# START OF Quoted text

Generally, you cannot take the marital deduction if the gift to your spouse is a terminable interest. In most instances,
a terminable interest is
nondeductible if someone other than the donee spouse will have an interest in the property following the termination of the
donee spouse's interest.
Some examples of terminable interests are:
- A life estate;
- An estate for a specified number of years; or
- Any other property interest that after a period of time will terminate or fail.
If you transfer an interest to your spouse as sole joint tenant with yourself or as a tenant by the entirety, the
interest is not considered a
terminable interest just because the tenancy may be severed.
Life estate with power of appointment.
You may deduct, without an election, a gift of a terminable interest if all four requirements below are met:
- Your spouse is entitled for life to all of the income from the entire interest;
- The income is paid yearly or more often;
- Your spouse has the unlimited power, while he or she is alive or by will, to appoint the entire interest in all circumstances;
and
- No part of the entire interest is subject to another person's power of appointment (except to appoint it to your spouse).
If either the right to income or the power of appointment given to your spouse pertains only to a specific portion of a property
interest, the marital deduction is allowed only to the extent that the rights of your spouse meet all four of the above conditions.
For example, if
your spouse is to receive all of the income from the entire interest, but only has a power to appoint one-half of the entire
interest, then only
one-half qualifies for the marital deduction.

# END OF Quoted text
# START OF Entries

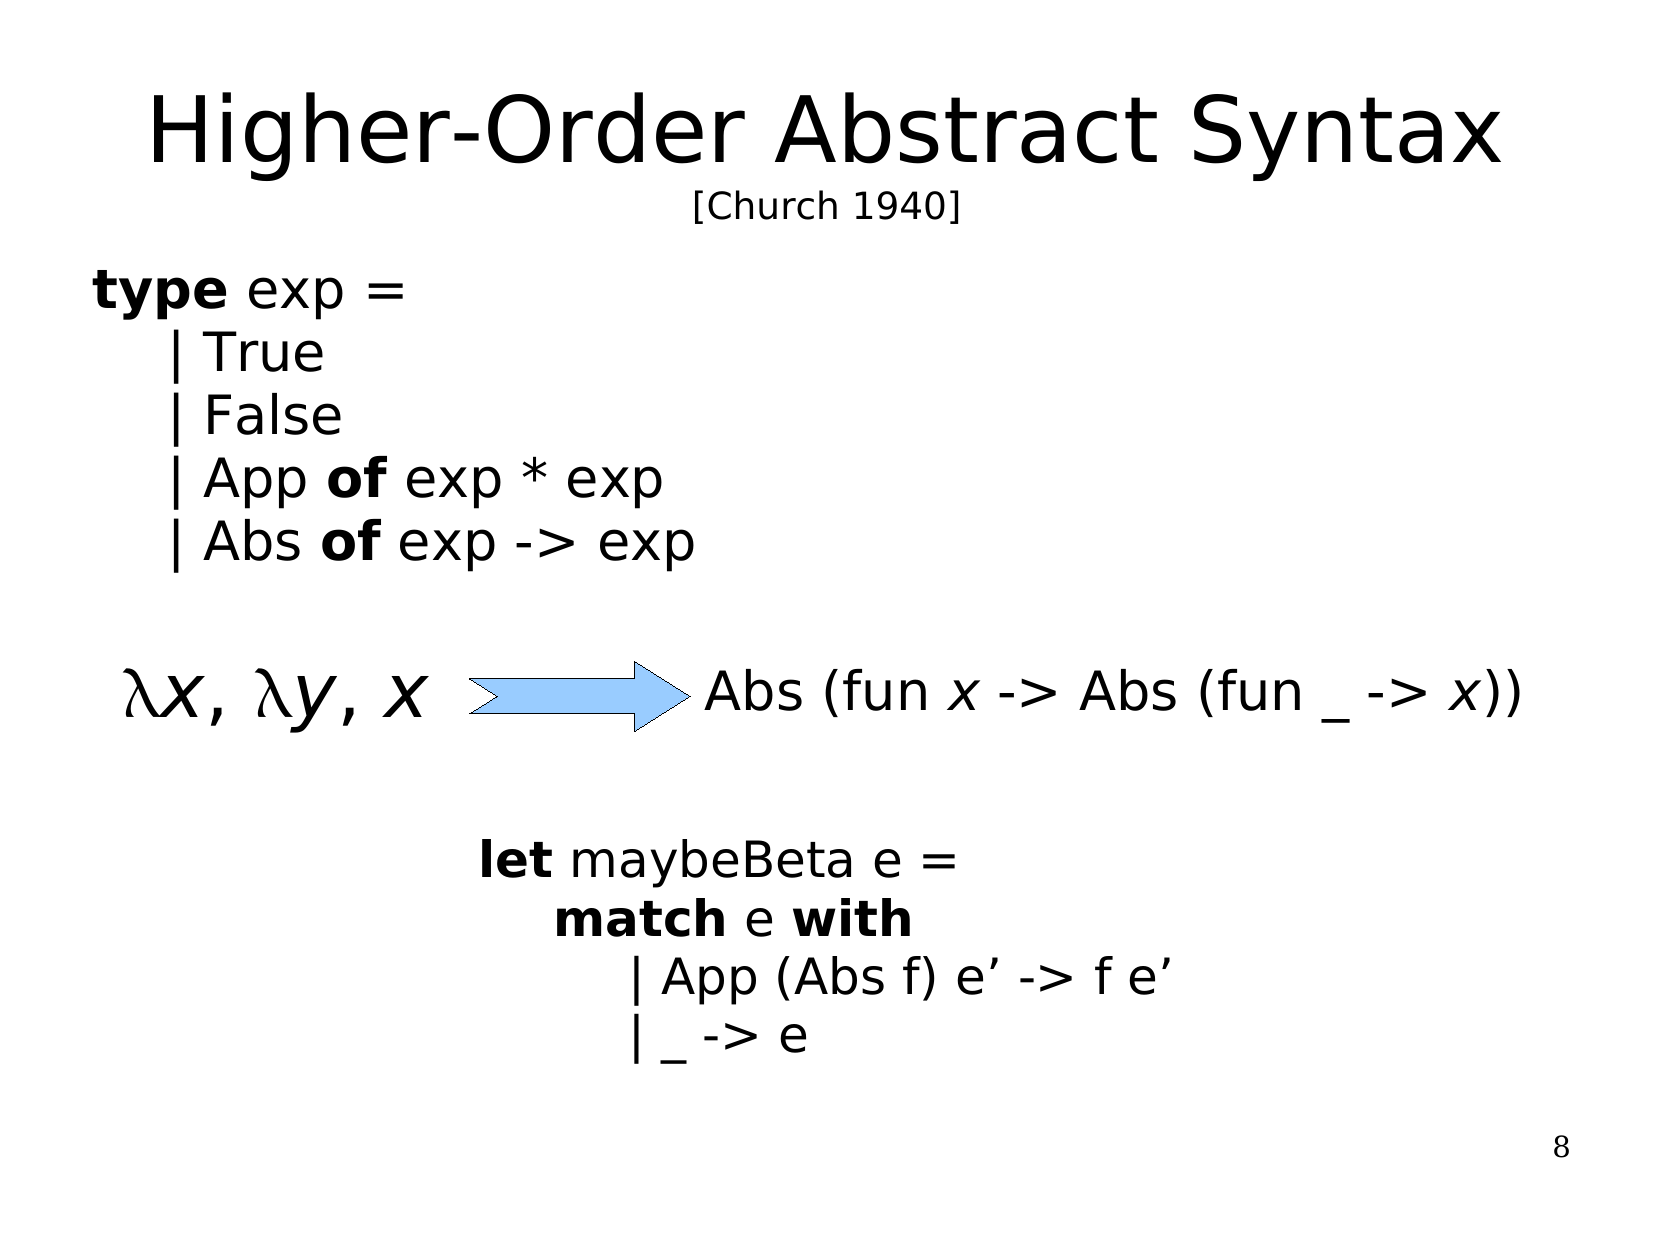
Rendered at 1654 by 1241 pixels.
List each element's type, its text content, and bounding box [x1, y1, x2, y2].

text_box [469, 661, 690, 732]
text_box x, y, x [105, 640, 470, 743]
title Higher-Order Abstract Syntax [Church 1940] [82, 56, 1571, 250]
text_box Abs (fun x -> Abs (fun _ -> x)) [690, 653, 1540, 732]
text_box type exp = | True | False | App of exp * exp | Abs of exp -> exp [77, 250, 1636, 581]
text_box let maybeBeta e = match e with | App (Abs f) e’ -> f e’ | _ -> e [463, 823, 1190, 1072]
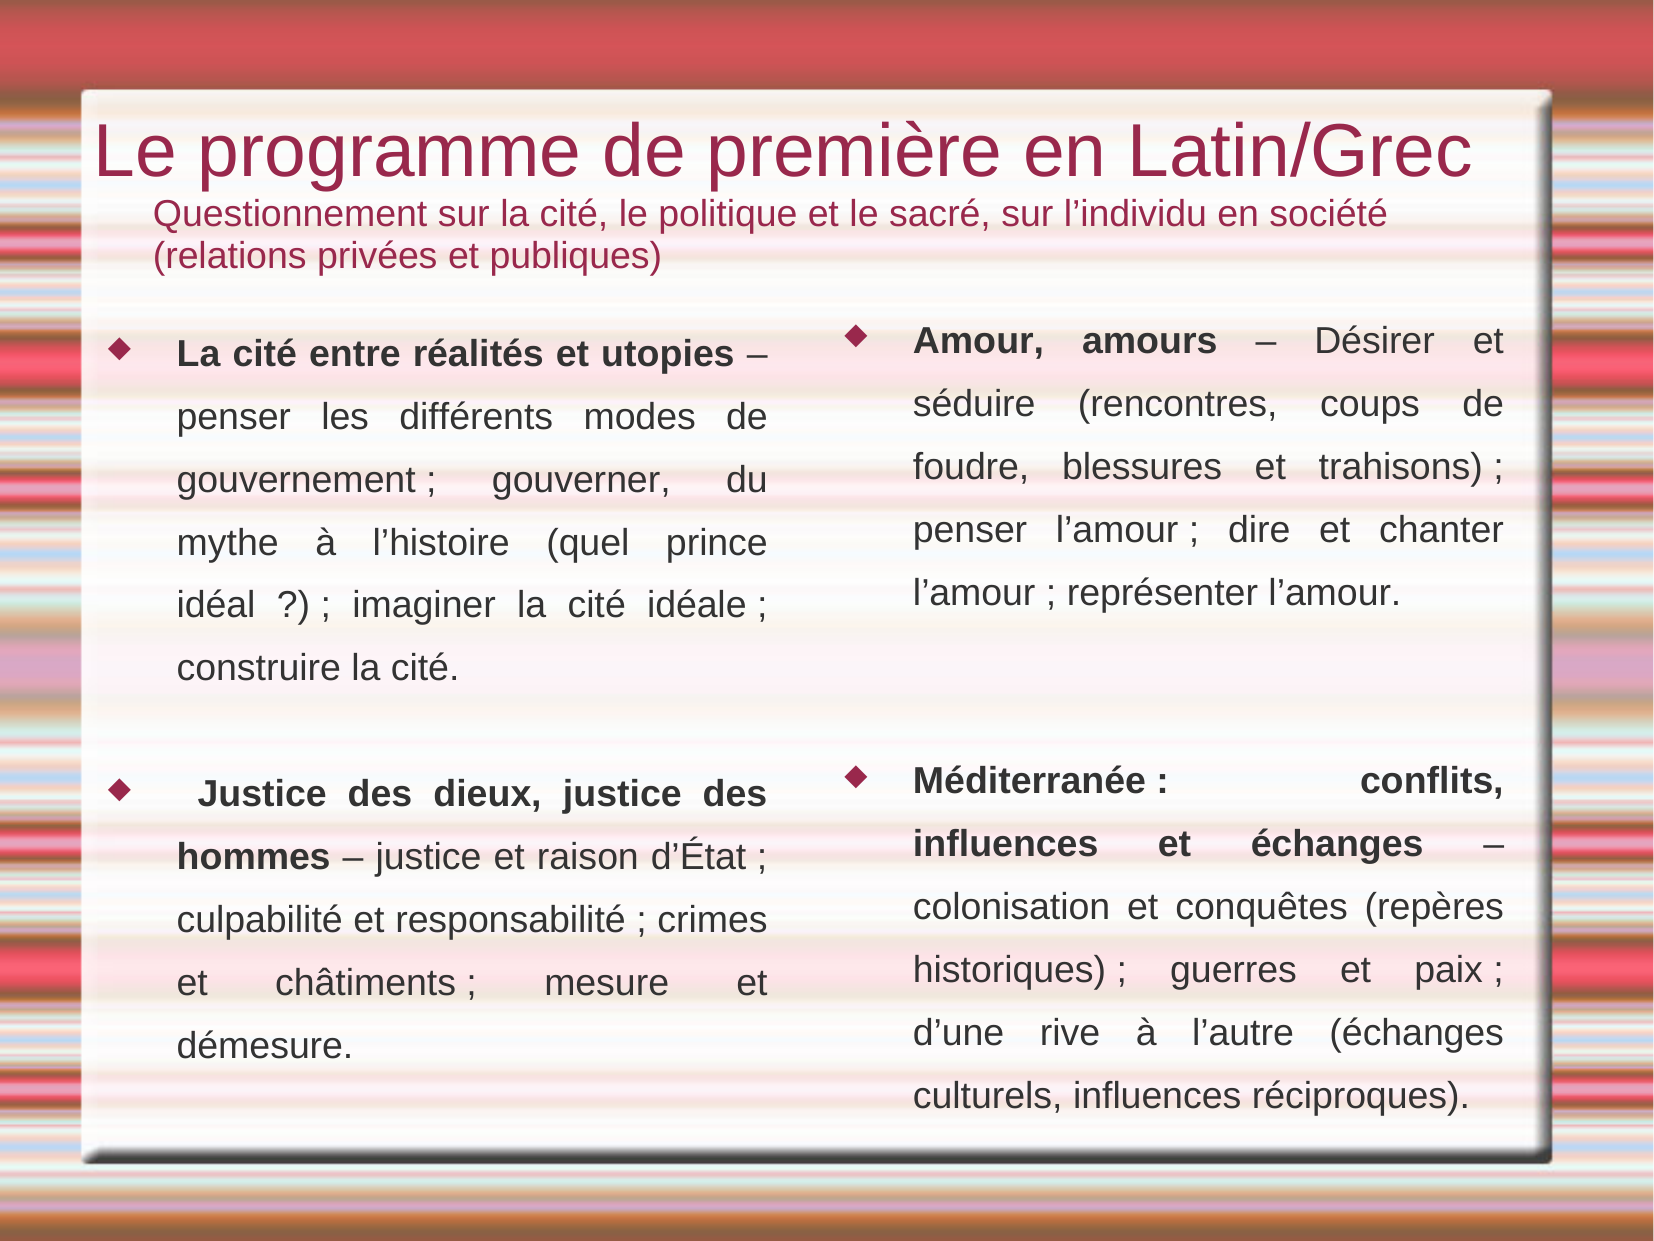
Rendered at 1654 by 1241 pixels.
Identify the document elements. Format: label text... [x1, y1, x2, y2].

picture [0, 0, 1654, 1241]
list La cité entre réalités et utopies – penser les différents modes de gouvernement ; gouverner, du mythe à l’histoire (quel prince idéal ?) ; imaginer la cité idéale ; construire la cité. Justice des dieux, justice des hommes – justice et raison d’État ; culpabilité et responsabilité ; crimes et châtiments ; mesure et démesure. [93, 311, 768, 1093]
title Le programme de première en Latin/Grec Questionnement sur la cité, le politique et le sacré, sur l’individu en société (relations privées et publiques) [93, 88, 1506, 296]
list Amour, amours – Désirer et séduire (rencontres, coups de foudre, blessures et trahisons) ; penser l’amour ; dire et chanter l’amour ; représenter l’amour. Méditerranée : conflits, influences et échanges – colonisation et conquêtes (repères historiques) ; guerres et paix ; d’une rive à l’autre (échanges culturels, influences réciproques). [830, 298, 1505, 1096]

# END OF Entries

## Given task 1
In the passage on the marital deduction for gifts to a spouse, how often must the income be paid for a life estate with power of appointment to qualify?
## Given task 2
Go on with the passage on the marital deduction for gifts to a spouse, starting right after its last sentence.

## Task response 1
Yearly or more often.

## Task response 2
A partial interest in property is treated as a specific portion of an entire interest only if the rights of your spouse
to the income and to the
power constitute a fractional or percentile share of the entire property interest. This means that the interest or share will
reflect any increase or
decrease in the value of the entire property interest. If the spouse is entitled to receive a specified sum of income annually,
the capital amount
that would produce such a sum will be considered the specific portion from which the spouse is entitled to receive the income.
Election to deduct qualified terminable interest property (QTIP).
You may elect to deduct a gift of a terminable interest if it meets requirements 1, 2, and 4 above, even though it
does not meet
requirement 3.
You make this election simply by listing the qualified terminable interest property on Schedule A and deducting its
value on line 4, Part 4,
Schedule A. There is no longer a box to check to make the election. You are presumed to have made the election for all qualified
property that you
both list and deduct on Schedule A. You may not make the election on a late filed Form 709.
Enter the amount of the annual exclusions that were claimed for the gifts you listed on line 4.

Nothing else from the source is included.